Writings on various topics (mostly technical) from Oliver Hookins and Angela Collins. We currently reside in Sydney after almost a decade in Berlin, have three kids, and have far too little time to really justify having a blog.
Well, I almost made it two years between posts. Life, changing jobs, mental health, and the general state of the world will do that. I actually have a few blog posts I've got saved up for writing and it's a bit of a race between me penning them here or $work getting a technical blog site running (since invariably these kinds of posts always start from a $work problem).
Anyhoo, let's start with the first thing - nobody likes having private subnets in AWS. Having to separate your workloads into public and private subnets seems like a good idea - you have isolation, put the right resources (e.g. load balancers vs instances) into the right places and route to them properly. Only the things that need to be on the internet are, and the other things are not.
Sadly, NAT gateways and their associated costs get in the way. For all of your instances in a private subnet, any traffic you want to go to the internet must go via a NAT gateway, and you pay for them by the hour and by the GB of traffic. If you are clever, you remember to provision VPC endpoints for things like S3 and ECR and have that traffic not go via the NAT gateway, but for many purposes we are not so lucky and still end up paying a lot. If you divide up your network into too small subnets, you end up with a lot of NAT gateways and you suffer even more. At least one blog post has been written about this phenomenon.
Anecdotally, since last year at least (2021, a decade ago) I've been reading people talking about doing away with private subnets and just provisioning public subnets for their workloads. You have at least two mechanisms at your disposal for keeping security dealt with - not automatically provisioning public IPs for instances (although then they can't talk to the internet) and using security groups with strict ingress rules. I haven't yet found any blog posts discussing this as a blessed architectural pattern but people are definitely using it in production so I figured it was worth attempting.

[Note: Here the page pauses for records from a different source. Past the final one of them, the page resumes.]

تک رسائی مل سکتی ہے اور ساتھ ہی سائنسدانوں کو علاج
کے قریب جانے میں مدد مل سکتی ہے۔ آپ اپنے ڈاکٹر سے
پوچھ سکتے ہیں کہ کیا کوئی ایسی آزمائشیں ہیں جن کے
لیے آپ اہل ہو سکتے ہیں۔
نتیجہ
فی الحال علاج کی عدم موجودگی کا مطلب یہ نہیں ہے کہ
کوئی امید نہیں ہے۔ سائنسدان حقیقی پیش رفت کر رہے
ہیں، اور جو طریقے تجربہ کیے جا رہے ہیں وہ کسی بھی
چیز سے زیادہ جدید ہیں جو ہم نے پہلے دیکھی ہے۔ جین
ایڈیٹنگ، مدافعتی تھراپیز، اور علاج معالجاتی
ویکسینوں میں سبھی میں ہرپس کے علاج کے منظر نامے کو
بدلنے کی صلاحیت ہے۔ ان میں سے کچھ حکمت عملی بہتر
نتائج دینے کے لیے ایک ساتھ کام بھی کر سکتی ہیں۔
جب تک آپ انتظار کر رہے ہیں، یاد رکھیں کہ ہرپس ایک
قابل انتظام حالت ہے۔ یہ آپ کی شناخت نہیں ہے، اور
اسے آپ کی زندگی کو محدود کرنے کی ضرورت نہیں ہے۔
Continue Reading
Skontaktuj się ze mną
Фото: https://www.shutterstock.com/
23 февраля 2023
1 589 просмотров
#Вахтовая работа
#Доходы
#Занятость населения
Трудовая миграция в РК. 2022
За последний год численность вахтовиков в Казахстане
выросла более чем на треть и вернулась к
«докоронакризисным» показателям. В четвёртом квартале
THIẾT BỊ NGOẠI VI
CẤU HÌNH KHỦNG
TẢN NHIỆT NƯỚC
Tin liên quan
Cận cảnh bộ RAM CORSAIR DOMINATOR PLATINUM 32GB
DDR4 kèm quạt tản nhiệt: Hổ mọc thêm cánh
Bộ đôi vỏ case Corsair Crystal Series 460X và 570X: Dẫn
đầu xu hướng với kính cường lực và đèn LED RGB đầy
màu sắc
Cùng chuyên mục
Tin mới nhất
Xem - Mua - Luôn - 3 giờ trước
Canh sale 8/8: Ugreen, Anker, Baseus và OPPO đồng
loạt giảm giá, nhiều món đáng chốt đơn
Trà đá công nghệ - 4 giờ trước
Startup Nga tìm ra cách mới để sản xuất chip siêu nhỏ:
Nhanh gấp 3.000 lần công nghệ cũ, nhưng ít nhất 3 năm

In my infinite wisdom I provisioned an EKS cluster with only public subnets, to test this theory. How could there be any caveats?!? Load balancers are in the public subnets, worker nodes are in the public subnets... there are few of them, they are very large (in order to make use of AWS-VPC CNI and the IP addresses it will use for pods) and we just have our Internet gateway - no NAT gateways. Of course the security groups are set up sensibly - worker nodes can communicate out but only the control plane can talk to them on limited ports. Load balancers can talk to worker nodes, everything is fine.
Until this week. We discovered a use case where we need a workload to talk to another via the Ingress ELB which is internet-facing. These ELBs as well as the control plane are limited to only being reachable from our staff VPN so nothing else can get in - even the worker nodes. After completely misunderstanding the situation and the fix, and rubber ducky-ing it with several different people I realised the solution is just to add another security group to the ELB, which has an ingress rule allowing the worker node security group to talk to it over HTTPS. Simple, right?
Except it doesn't work. Remove the restrictions entirely (including those for the VPN) and it works fine; put them back and it's very not fine. Checking the Reachability Analyzer (my first time using it) indicates that the path is clear - it reported no problems. I checked out the VPC flow logs, and indeed could see that each of the flows were rejected. The path should look like this:
Pod ENI -> worker node public IP (shared across all pods) -> worker security group -> "Internet" -> ELB public IP -> ELB security group -> worker node private IP -> worker security group -> Pod ENI
It was getting rejected presumably at the ELB security group, since I'd made a change there and got the packets flowing, and with the "correct" rules it was not. You'll note I scare-quoted "Internet", because often AWS will talk about your traffic going over the internet when you use S3 from EC2 without a VPC endpoint, for example. I have no doubt that the traffic stays within the AWS network, but gets closer to their border at least. And they want to scare you into using VPC endpoints.
An earlier theory I had was that when the traffic gets onto the "Internet", the security group "annotations" (my own term here) on the packets are lost, and the rules I've put in place don't work. As it turns out, that's correct. I wish I could point you to the docs where it says this, but I couldn't find it and had to find out via support ticket. So, we can't predict what our public IPs from the worker nodes will be, and can't add them to the security group rules (although you could do some horrible automation using lambdas no doubt), and the security groups we already have in place can't be used to recognise the legitimate traffic.
It really does seem like this is a concrete caveat to the "only public subnets" model. It would be great if there was a bit more written about this design pattern to raise awareness of the trade-offs (or perhaps AWS could just stop charging for NAT gateways). For us I think we need to reconsider in this particular case, and go back to the split public/private subnet model in order to get some static NAT gateway elastic IPs to allow through security groups - which I expect to fill my Monday for the coming week 😒